A mixed blessing: Has Egypt’s revolution imperilled its Christian community?
In the long queue of women that snaked out of the gates of al-Mazar primary school in northern Cairo on 28th November, colourful headscarves mingled with black full-face veils, jeans with traditional robes. The school is serving as a polling station during Egypt’s first free elections, which run until mid January. Halfway back in the line stood Samia Ibrahim, a tiny, unveiled 70-year-old wearing a western-style trouser suit and old plimsolls. The three-hour wait to vote had given her plenty of time to contemplate the future. “I’m not sure voting can save people like me, but I am here to try,” she says.
Alone among the women waiting, Samia is a member of Egypt’s Coptic minority: the ancient Christian community that makes up around 10 per cent of the country’s 82m people.
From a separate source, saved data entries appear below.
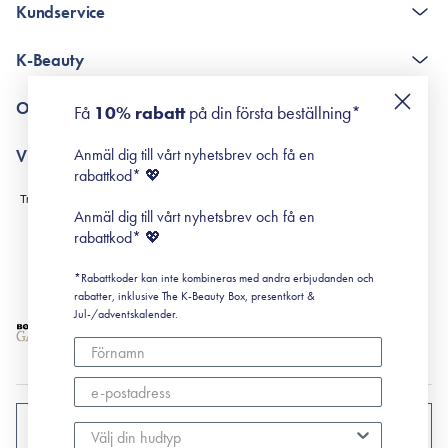
Kundservice
The K-Beauty Box - frågor och svar
K-Beauty
Poängshop - frågor och svar
Returneringer
De 10 stegen
Om Surisuri
Få
10% rabatt
på din första beställning*
Retinol för nybörjare
surisuri miniguide till rosacea
Min historia
Anmäl dig till vårt nyhetsbrev och få en
Villkor
Black Friday
rabattkod* 💖
Leverans & Retur
Köpvillkor
Anmäl dig till vårt nyhetsbrev och få en
Prenumerationsvillkor
rabattkod* 💖
Integritetspolicy
*Rabattkoder kan inte kombineras med andra erbjudanden och
Cookiepolicy
rabatter, inklusive The K-Beauty Box, presentkort &
Jul-/adventskalender.
SVERIGE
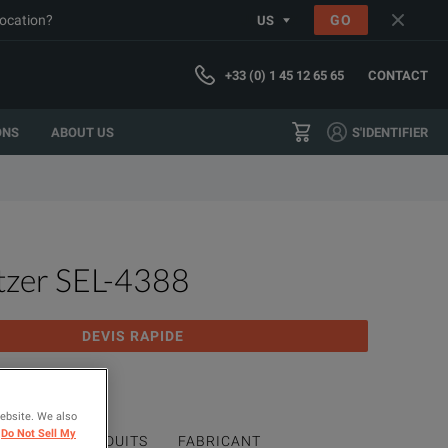
location?
GO
US
+33 (0) 1 45 12 65 65
CONTACT
ONS
ABOUT US
S'IDENTIFIER
tzer SEL-4388
DEVIS RAPIDE
Tester
website. We also
Do Not Sell My
GAMME DE PRODUITS
FABRICANT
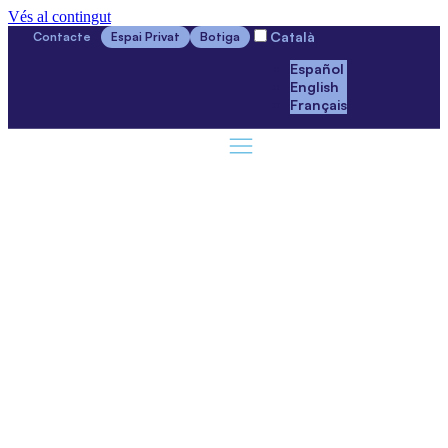
Vés al contingut
Català
Contacte
Espai Privat
Botiga
Español
English
Français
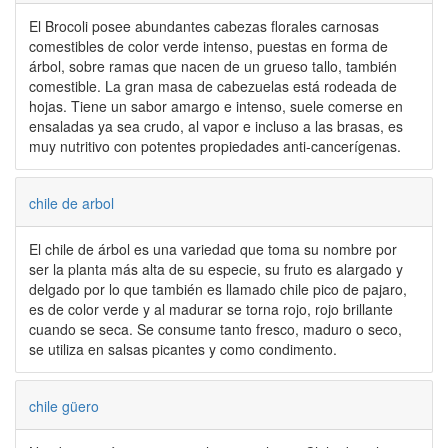
El Brocoli posee abundantes cabezas florales carnosas
comestibles de color verde intenso, puestas en forma de
árbol, sobre ramas que nacen de un grueso tallo, también
comestible. La gran masa de cabezuelas está rodeada de
hojas. Tiene un sabor amargo e intenso, suele comerse en
ensaladas ya sea crudo, al vapor e incluso a las brasas, es
muy nutritivo con potentes propiedades anti-cancerígenas.
chile de arbol
El chile de árbol es una variedad que toma su nombre por
ser la planta más alta de su especie, su fruto es alargado y
delgado por lo que también es llamado chile pico de pajaro,
es de color verde y al madurar se torna rojo, rojo brillante
cuando se seca. Se consume tanto fresco, maduro o seco,
se utiliza en salsas picantes y como condimento.
chile güero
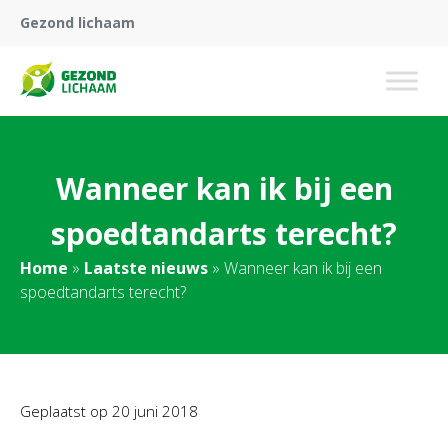
Gezond lichaam
Wanneer kan ik bij een
spoedtandarts terecht?
Home
»
Laatste nieuws
»
Wanneer kan ik bij een
spoedtandarts terecht?
Geplaatst op
20 juni 2018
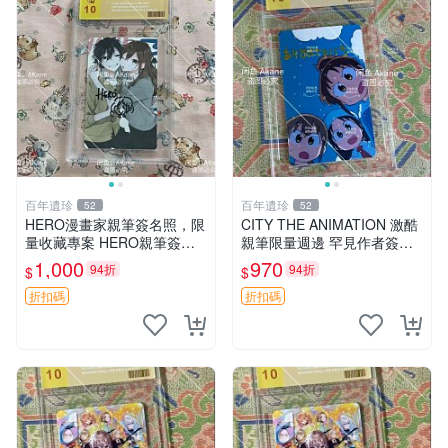
百年遺珍
百年遺珍
52
52
HERO漫畫家親筆簽名照，限
CITY THE ANIMATION 激酷
量收藏專案 HERO親筆簽名
親筆限量週邊 罕見作者簽名
照、宮村角色照、漫畫周邊收
收藏 現代潮流擺飾 9x9cm 專
1,000
970
94折
94折
$
$
藏
家推薦 國際珍藏款 周邊 照片
周邊 尺寸 收藏品
折扣碼
折扣碼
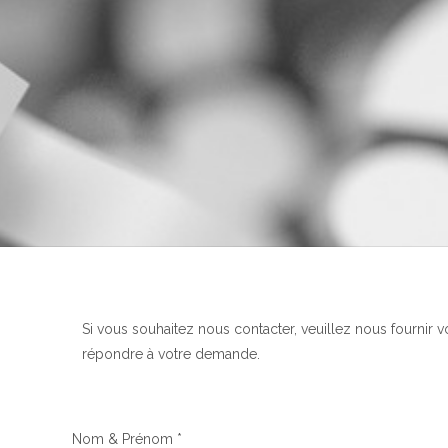
Si vous souhaitez nous contacter, veuillez nous fournir 
répondre à votre demande.
Nom & Prénom *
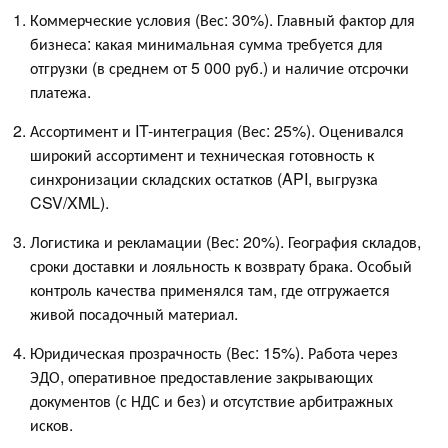
Коммерческие условия (Вес: 30%). Главный фактор для
бизнеса: какая минимальная сумма требуется для
отгрузки (в среднем от 5 000 руб.) и наличие отсрочки
платежа.
Ассортимент и IT-интеграция (Вес: 25%). Оценивался
широкий ассортимент и техническая готовность к
синхронизации складских остатков (API, выгрузка
CSV/XML).
Логистика и рекламации (Вес: 20%). География складов,
сроки доставки и лояльность к возврату брака. Особый
контроль качества применялся там, где отгружается
живой посадочный материал.
Юридическая прозрачность (Вес: 15%). Работа через
ЭДО, оперативное предоставление закрывающих
документов (с НДС и без) и отсутствие арбитражных
исков.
Voting is confusing for everyone—there are 122 candidates, mostly unfamiliar, on Samia’s ballot paper—but for Christians particularly it marks a moment of both hope and anxiety. Some see it as a great opportunity:”Christian candidates in the election are standing not as Christians, but as liberals or leftists, appealing to all Egyptians,” says Ashraf, a 42-year-old university teacher of English. “This is a great step forwards.” Yet activists from the Muslim Brotherhood’s well-funded Freedom and Justice party also clustered round the queue, pressing fliers on the women. Samia shrugged them off angrily. She distrusts their slick rhetoric and worries what will happen to the Copts if Islamists—even the apparently moderate Brotherhood—take power.
After voting, Samia walked through the dusty colonial-era streets to her home, an apartment in a modest building neighbouring the sprawling palace occupied, until recently, by President Hosni Mubarak. “During the 18 days [the uprising in early 2011 that ended in Mubarak’s departure], the army blocked this street and kept us out,” she says. “Now Mubarak has gone I can go home, but I don’t feel much safer.”
The vacant presidential palace is a reminder of the power vacuum. For the last three decades the Copts have had a stable, if not cordial, accommodation with the Mubarak regime. In late January, Pope Shenouda III, the head of the Coptic church, appealed to anti-Mubarak protesters to return home—before quickly expressing his support for the revolution two weeks later, after the president had departed. “We suffered discrimination under Mubarak, but at least we knew he would protect us and the rest of the country from Islamic fundamentalists,” says Samia. Now the old certainties have been shattered.
Since the military council, known as Scaf, took power in February, the Copts’ situation has worsened. Attacks on churches and congregations in Cairo and Upper Egypt were followed by the killing of 27 protesters, mostly Christian, by security forces at Maspero, Cairo in October. Like many Copts, Samia now believes the army has a clandestine power-sharing deal with the Muslim Brotherhood—and is willing to sacrifice the rights of minorities to secure it.